A BRIEF ANALYSIS OF THE TOWNSEND PLAN BILL, INTRODUCED BY REPRESENTATIVE JOHN A. BLATNIK OF MINNESOTA (H.R. 4000) AND REPRESENTATIVE CHARLES S. GUBSER OF CALIFORNIA (H.R. 4001), IN THE 86TH CONGRESS

The Townsend plan bill will amend title II of the Social Security Act, providing uniform benefit payments to all eligible beneficiaries financed by a tax on gross income (gross receipts) beginning with 1 percent and progressing to a maximum of 2 percent.

Eligibility for benefits: Primary beneficiaries, persons in the United States who are 60 years of age and over, totally and permanently disabled persons 18 to 60, female heads of families with dependent children under 18, subject to requirements outlined below.

(a) Secondary beneficiaries: Children in the United States under 18 dependent upon an adult beneficiary and children under 18 orphaned or otherwise deprived of parental support.

(b) Any person except a child (secondary) beneficiary must have resided in the United States at least 10 years.

Earnings provisions: Adult beneficiaries (including mothers under 18 with dependent children) may earn up to $75 per month without reduction in benefits, with benefits reduced $1 for each full $2 earned in employment or self-employment over $75 per month.

(a) Child beneficiaries reduce benefits $1 for each full $2 earned over $50 in any month.

These provisions are designed to encourage beneficiaries to take part in productive life without facing frustrating penalties, but set up sufficient loss of benefits to discourage them from underbidding for jobs. This will aid greatly in the rehabilitation of the disabled, in easing our youth into gainful employment, and in easing workers into retirement.

Benefits: All primary beneficiaries will be entitled to the same benefit, unless penalized for some violation of the law or unless they voluntarily apply for less than the full benefit. All child beneficiaries will be entitled to one-third of the prevailing primary benefit.

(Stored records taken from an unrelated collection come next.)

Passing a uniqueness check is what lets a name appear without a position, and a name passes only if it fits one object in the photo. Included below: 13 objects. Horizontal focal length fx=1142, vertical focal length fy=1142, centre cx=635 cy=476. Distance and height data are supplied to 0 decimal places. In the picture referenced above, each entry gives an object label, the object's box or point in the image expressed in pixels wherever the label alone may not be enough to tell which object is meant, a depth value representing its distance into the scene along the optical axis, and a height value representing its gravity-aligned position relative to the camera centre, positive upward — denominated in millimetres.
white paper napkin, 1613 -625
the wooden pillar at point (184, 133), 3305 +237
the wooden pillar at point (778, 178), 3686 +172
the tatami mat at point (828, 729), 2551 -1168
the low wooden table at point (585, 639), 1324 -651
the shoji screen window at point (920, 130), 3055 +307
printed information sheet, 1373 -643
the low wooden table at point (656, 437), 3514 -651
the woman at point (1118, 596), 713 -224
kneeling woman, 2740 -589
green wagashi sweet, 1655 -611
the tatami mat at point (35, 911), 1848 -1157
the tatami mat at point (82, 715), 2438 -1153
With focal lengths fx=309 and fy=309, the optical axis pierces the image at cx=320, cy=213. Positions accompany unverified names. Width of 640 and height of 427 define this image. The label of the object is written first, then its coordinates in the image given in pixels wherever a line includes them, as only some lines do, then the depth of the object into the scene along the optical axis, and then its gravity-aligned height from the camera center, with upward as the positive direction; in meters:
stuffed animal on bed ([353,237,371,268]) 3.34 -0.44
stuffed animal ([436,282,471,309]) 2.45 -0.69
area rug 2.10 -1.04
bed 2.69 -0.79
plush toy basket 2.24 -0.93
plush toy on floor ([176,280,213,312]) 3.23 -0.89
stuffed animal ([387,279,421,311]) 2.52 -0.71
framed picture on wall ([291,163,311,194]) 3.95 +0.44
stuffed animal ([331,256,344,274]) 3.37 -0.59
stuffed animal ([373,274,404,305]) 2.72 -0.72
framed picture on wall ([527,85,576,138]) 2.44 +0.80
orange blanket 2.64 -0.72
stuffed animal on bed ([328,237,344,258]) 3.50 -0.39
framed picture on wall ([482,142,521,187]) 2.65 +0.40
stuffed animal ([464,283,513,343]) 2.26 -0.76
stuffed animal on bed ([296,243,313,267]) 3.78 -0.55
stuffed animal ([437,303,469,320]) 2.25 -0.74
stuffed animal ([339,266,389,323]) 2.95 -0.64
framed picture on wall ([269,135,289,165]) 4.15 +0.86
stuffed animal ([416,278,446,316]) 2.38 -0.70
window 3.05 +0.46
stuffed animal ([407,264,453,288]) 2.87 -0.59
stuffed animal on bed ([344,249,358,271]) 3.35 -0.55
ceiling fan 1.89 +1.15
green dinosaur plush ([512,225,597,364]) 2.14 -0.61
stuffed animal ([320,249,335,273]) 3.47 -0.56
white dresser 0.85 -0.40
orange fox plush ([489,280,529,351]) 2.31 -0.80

(a) Benefits will vary somewhat from month to month because of changes in prices and economic conditions, all of which will be directly reflected in the revenue from the gross-income tax. As living standards advance in general the benefits of the program will advance accordingly, since the volume of business necessary to such advanced standards will result in increased revenue from the gross-income tax. However, this will not mean that beneficiaries need not know how much they are to receive each month-necessary administrative procedure will make known the amount of revenue collected for any given month long before the time of its actual distribution as benefits.